Inhalt

"Ich bin ein Stammgast in der Bibliothek und süchtig nach Wikipedia." Dies sind ungewöhnliche Aussagen einer 12-jährigen über sich selbst. Für Zonja mit Z, die vermutet wegen ihrer Namensschreibung so versessen auf Statistiken und Listen zu sein, jedoch eine zutreffende Schilderung.

Gemeinsam mit ihrer Mutter, die sie aufgrund ihrer kroatischen Herkunft Mati nennt und ihrem Vater, der sich vorwiegend mit Mathematik beschäftigt, wohnt sie in einer Reihenhaussiedlung. Bei Gleichaltrigen trifft Zonja mit ihren ausgefallenen Freizeitbeschäftigungen, der eigenbrötlerischen Art und dem unstillbaren Wissensdurst nicht auf Übereinstimmungen. Deswegen verbringt sie die anstehenden Sommerferien vorwiegend allein. Im Freibad kann Zonja ungestört ihre Umwelt beobachten und Statistiken erstellen.

Bis das Mädchen eines Tages jemanden aus dem Wasser fischt und ihn so vor dem Ertrinken rettet: Mucks, ein 13-jähriger, hagerer Junge in grüner Badehose mit abstehenden Ohren. Ebenso wie Zonja hat er eine Vorliebe für Himbeereis und Scrabble. Die ideale Basis für eine Freundschaft - das mit dem Schwimmen, beschließt Zonja, werden beide noch gemeinsam angehen.

In der folgenden Zeit verbringen die Zwei jeden Tag gemeinsam im Freibad. Sie spielen Scrabble, essen Eis und Zonja stellt Mucks immer wieder viele Fragen. Doch sie spürt: Irgendetwas ist seltsam an Mucks. Er erzählt nur wenig von sich. Es befindet sich Pfefferspray unter seinen Schwimmsachen. Als Zonja ihn dann auf die Sache mit dem 'Nichtschwimmen-Können' anspricht rastet Mucks aus. "Dein ganzer 'Heile-Welt-Quatsch' ist nervtötend. Du hast gar keine Ahnung!" (S.54). Da hat er Recht.

Mucks lebt mit seiner Mutter und seiner Oma im Fasanenacker, einer Hochhaussiedlung, die Zonja als "unzählige winzige Fenster, die aussehen wie die Augen eines lethargischen Riesenmonsters, das den Überblick über die umliegenden Äcker behalten will" beschreibt (S.57).

:: Zu beantwortende Fragen ::
a) In welcher Siedlung wohnt Mucks laut dem Textauszug über Zonja und Mucks zusammen mit seiner Mutter und seiner Oma?
b) Führen Sie den Textauszug über Zonja und Mucks nach seinem letzten Satz mit einigen weiteren Sätzen fort.
Das anschließende Material steht in keinem Zusammenhang mit dem Textauszug.

:: Ausgangsdaten ::
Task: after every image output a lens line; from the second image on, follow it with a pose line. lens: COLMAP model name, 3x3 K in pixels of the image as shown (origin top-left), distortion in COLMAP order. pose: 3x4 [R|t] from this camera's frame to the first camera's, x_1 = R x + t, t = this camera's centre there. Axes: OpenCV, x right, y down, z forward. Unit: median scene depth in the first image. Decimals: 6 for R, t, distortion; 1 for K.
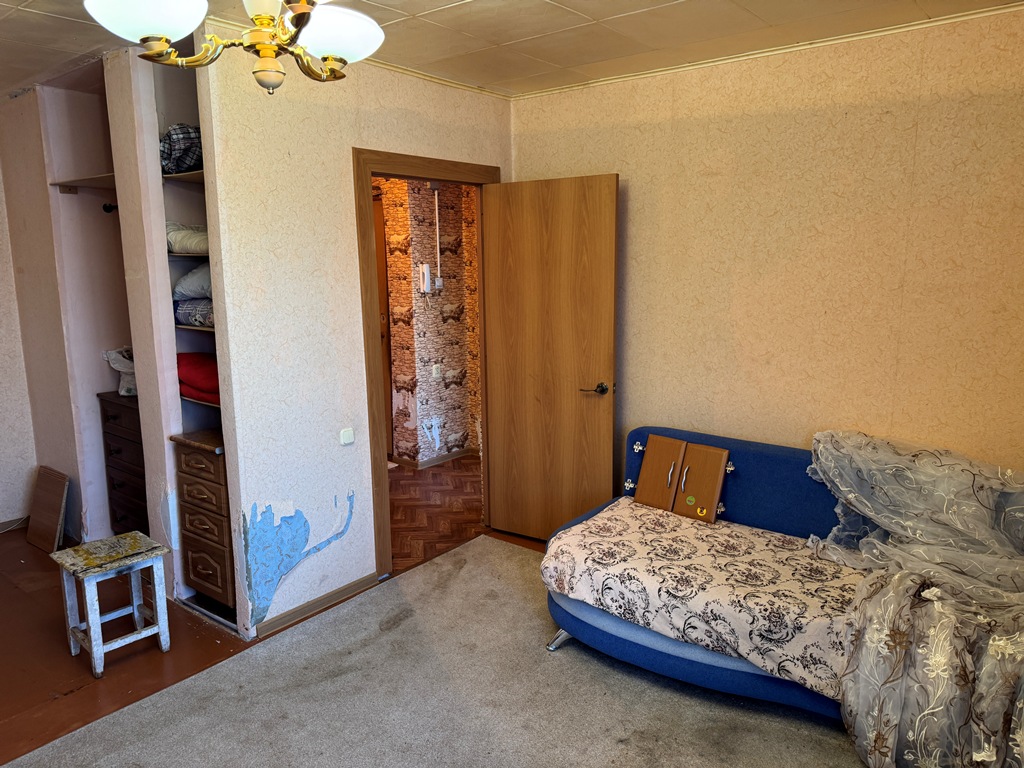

:: Nummerierte Antworten ::
a) Im Fasanenacker, einer Hochhaussiedlung.

b)
Nach dem heftigen Zerwürfnis zwischen Zonja und Mucks im Schwimmbad beginnt sich sein Geheimnis langsam zu lüften. Mucks berichtet von mehreren Umzügen innerhalb einer kurzen Zeitspanne. Den wachsenden Schwierigkeiten seiner Eltern nach der Arbeitslosigkeit seines Vaters. Der darauffolgenden Flucht. Als Zonja Mati dann von neuen blauen Flecken auf Mucks Haut berichtet und dieser am Telefon, wie ein anderer Mensch klingend ,versucht Zonja abzuwimmeln, geht alles ganz schnell.

Kritik

Der Debütroman von Stefanie Höfler Mein Sommer mit Mucks wirkt auf den ersten Blick mit seinem Din A5 Softcover eher unscheinbar. Durch die brisante Thematik der häuslichen Gewalt in Kombination mit einer Freundschaftsgeschichte zweier Außenseiter gelingt aber eine ausgewogene Mischung. Diese zeichnet sich durch eine realistische Darstellung der familiären Gewalt aus, die durch die parallel entstehende Freundschaft der Protagonisten aufgelockert, jedoch nicht bagatellisiert wird.

Der Autorin gelingt es, weder plakativ noch drängend zwischen den Zeilen Werte wie Achtsamkeit und Zivilcourage zu thematisieren. Stefanie Höfler zeichnet ihre Erzählung aus unverbrauchten Bildern und Szenen, die dem Rezipienten Einblicke in die voneinander abweichenden Lebenswelten von Zonja und Mucks gewähren.

Die konzipierten Figuren werden authentisch und facettenreich beschrieben. Besonders Zonja überzeugt durch ihre selbstironische Sprache, die der Geschichte trotz der schwierigen Thematik immer wieder Leichtigkeit zurückgibt. Beispielsweise als Mucks nach Zonjas Frage, warum er denn mit dreizehn noch nicht schwimmen könne, verschwindet: "Aber ich gehe den Weg langsam. Auf jeden Fall langsamer als Mucks, der nach seinem Wutausbruch ja losgerannt ist wie von der Tarantel gestochen" (S.58).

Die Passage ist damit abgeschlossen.